Toutes les dépêches et tous les reportages de la radio et des
télévisons de France Monde (France 24, RFI…) étaient au diapason.
Plusieurs interviews de Andry Rajoelina, plusieurs dizaines de minutes
d’explication justifiant son mouvement. Quelques secondes seulement
pour le véritable Président de la République, Marc Ravalomanana.

Le parti présidentiel a organisé successivement deux meetings
pacifiques regroupant jusqu’à 50 000 personnes au stade de Mahamasina
(3). La seule explication présentée par le JT de France 2 : le
président a payé l’assistance. « Témoignage » douteux. Pas de preuve.

Lorsque le 7 février Andry Rajoelina enjoint ses partisans à
prendre possession du palais présidentiel d’Ambohitsorohitra et que
cette tentative se solde par la mort de plusieurs dizaines de
personnes, les médias accusent aussitôt le Président d’avoir fait
massacrer des manifestants. Si l’on peut regretter le résultats et
condamner la manière dont les forces de l’ordre ont réagi, la mise en
accusation du Président dans cette affaire est un raccourci trop
facile. Tout le monde savait ce qui allait arriver. On se demandait
seulement comment?
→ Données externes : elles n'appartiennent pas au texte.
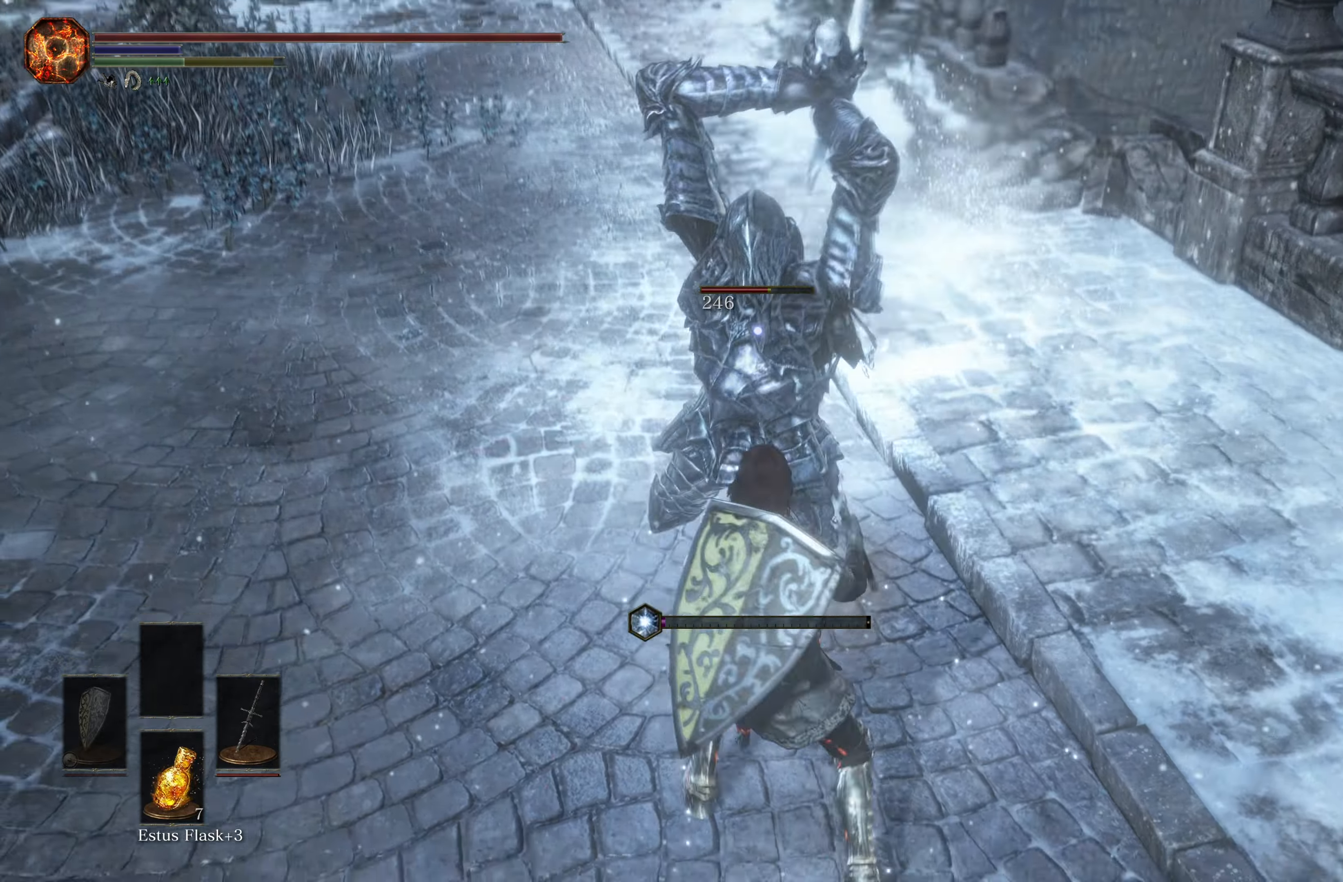
{"buttons": [], "left_stick": "center", "right_stick": "center", "events": [[83, "B", "up"], [350, "left_stick", "center"]]}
La presse n’a pas fait un large écho du fait que le
Président a, dès le lendemain, demandé à ce qu’une commission d’enquête
indépendante fasse la lumière sur les circonstances du drame.

Les « causes officielles » de la crise

Depuis le début de la crise, les reproches adressés par Andry
Rajoelina sont présentés comme autant de vérités que les médias
s’abstiennent de chercher à vérifier.

Présentée comme un fait avéré, la nouvelle du prétendu « don » de
1.3 million d’hectares de terrain agraire à la société Daewoo a fait le
tour du monde en quelques jours (4). Des démentis ont été publiés dès
le lendemain par la Présidence et par la société Daewoo (5) mais ils
n’ont pas eu le même écho. Cette affaire a été utilisée par Andry
Rajoelina pour justifier son mouvement.

L’achat d’un avion présidentiel de 60 millions de dollars a
également fait grincer des dents. Ce qu’on oublie de dire, c’est que de
nombreux pays possèdent de tels avions et que cela est d’autant plus
utile à Madagascar qu’il y a très peu de routes et encore moins de
voies aériennes internationales. Un avion est le seul moyen pour le
Président de s’affranchir de la dépendance aux bailleurs de fonds ou à
la France. Ce qu’on a oublié de dire également, c’est que l’avion
précédent a été cédé à la compagnie aérienne nationale qui en avait un
besoin urgent (6).

Andry Rajoelina reproche également au Président de mélanger les
affaires de l’État avec ses propres affaires, mais il se garde bien de
dire clairement ce qu’il pourrait y avoir d’illégal dans les
agissements du Président (et il pense encore moins ester en justice…)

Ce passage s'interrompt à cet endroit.